Los Angeles Mayor Antonio Villaraigosa’s plan to take control of the Los Angeles Unified School District, unveiled April 18 after months of speculation, calls for the state Legislature in Sacramento to strip the local school district’s board of education of most of its authority and hand those powers over to a 28-member council controlled by Villaraigosa himself.

Although the city and the school district share the same name, LAUSD’s boundaries extend far beyond the city limits to take in 26 other cities as well as unincorporated portions of Los Angeles County. The district is governed by a seven-member board elected by voters in regional districts.

Villaraigosa’s plan would limit the elected board’s authority to oversight of student discipline, transfers and issuance of an annual “accountability report card.” Control of the district’s multibillion-dollar budget, personnel matters – including appointment of the district’s superintendent – labor relations, instruction, curriculum and other matters would devolve to a “council of mayors,” with the Los Angeles mayor wielding dominant power under the framework scheme that he has proposed. Twenty-seven cities and the county board of supervisors would be represented in proportion to their percentage of the district’s population; since 80 percent of the people reside in Los Angeles, Villaraigosa would hold 80 percent of the power. The mayor is pursuing authority from the state Legislature for this experiment in school district governance for a six-year period, seeking to avoid the district-wide referendum that would be required to dissolve the elected school board.

“Mayor Villaraigosa’s proposal goes against the principle of representative government by a locally elected governing school board,” CSBA Executive Director Scott P. Plotkin said. “CSBA supports mayoral collaboration with school boards, and in fact encourages governance teams across the state to foster and maintain positive working relationships with their city and county officials. Our schools need civic and government leaders, like Mayor Villaraigosa, to focus on municipal issues such as crime, health care and affordable housing so that our schoolchildren can thrive in their learning environments.”

Villaraigosa’s speech lacked any specifics with any direct bearing on student achievement, but in fact the district has made great strides in that regard. For example:

  • LAUSD’s ranking on the state’s Academic Performance Index has grown 30 percent in recent years – better than many other urban districts or the state as a whole.
  • The number of district schools scoring above 600 on the API has risen 64 percent in the past six years, while the schools below 400 have fallen from 53 percent.
  • Ninety-two percent of the district’s teachers are fully credentialed and “highly qualified” under the No Child Left Behind Act, 14 percent more than just three years earlier.

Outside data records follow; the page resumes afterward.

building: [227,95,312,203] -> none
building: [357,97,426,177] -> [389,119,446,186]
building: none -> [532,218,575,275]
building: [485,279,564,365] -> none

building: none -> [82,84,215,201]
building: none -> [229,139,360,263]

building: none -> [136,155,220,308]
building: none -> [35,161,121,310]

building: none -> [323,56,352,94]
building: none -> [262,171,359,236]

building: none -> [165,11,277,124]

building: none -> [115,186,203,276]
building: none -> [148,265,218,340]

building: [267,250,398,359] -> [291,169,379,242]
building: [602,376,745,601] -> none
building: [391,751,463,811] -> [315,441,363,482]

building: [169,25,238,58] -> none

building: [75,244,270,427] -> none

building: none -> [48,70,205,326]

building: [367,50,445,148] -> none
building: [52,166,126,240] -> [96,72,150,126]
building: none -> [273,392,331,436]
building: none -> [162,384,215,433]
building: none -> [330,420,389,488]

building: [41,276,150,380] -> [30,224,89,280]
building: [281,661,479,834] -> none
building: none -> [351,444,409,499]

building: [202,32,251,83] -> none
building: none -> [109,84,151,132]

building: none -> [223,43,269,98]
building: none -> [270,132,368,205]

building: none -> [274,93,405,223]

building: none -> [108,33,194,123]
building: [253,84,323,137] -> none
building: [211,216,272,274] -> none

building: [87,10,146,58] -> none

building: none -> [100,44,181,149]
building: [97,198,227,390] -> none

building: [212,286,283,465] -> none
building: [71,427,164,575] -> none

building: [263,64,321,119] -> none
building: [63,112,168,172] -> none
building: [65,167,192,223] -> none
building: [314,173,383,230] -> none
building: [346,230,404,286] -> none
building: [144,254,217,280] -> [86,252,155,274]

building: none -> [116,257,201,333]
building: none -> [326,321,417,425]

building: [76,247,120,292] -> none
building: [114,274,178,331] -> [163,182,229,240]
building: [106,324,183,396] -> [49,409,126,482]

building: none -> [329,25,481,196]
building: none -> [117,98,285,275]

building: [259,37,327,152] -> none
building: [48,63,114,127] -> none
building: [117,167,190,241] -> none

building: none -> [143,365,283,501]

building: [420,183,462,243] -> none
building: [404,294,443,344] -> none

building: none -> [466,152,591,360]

“While the mayor promotes his strategy as an effort to preserve the voters’ voice in an elected board, it remains a mayoral takeover, plain and simple. The plan would strip the school board of its legal authority to oversee the district’s $7 billion annual budget, set policies for the local schools, and hire and fire the superintendent,” Plotkin said.

“Even if the mayor’s proposal moves forward, it is guaranteed to be tied up in the court system as the legal issues are resolved. Instead of spending the next two to four years attacking the school district and playing politics, we call upon the mayor to work with the LAUSD board and staff to improve teaching and learning.’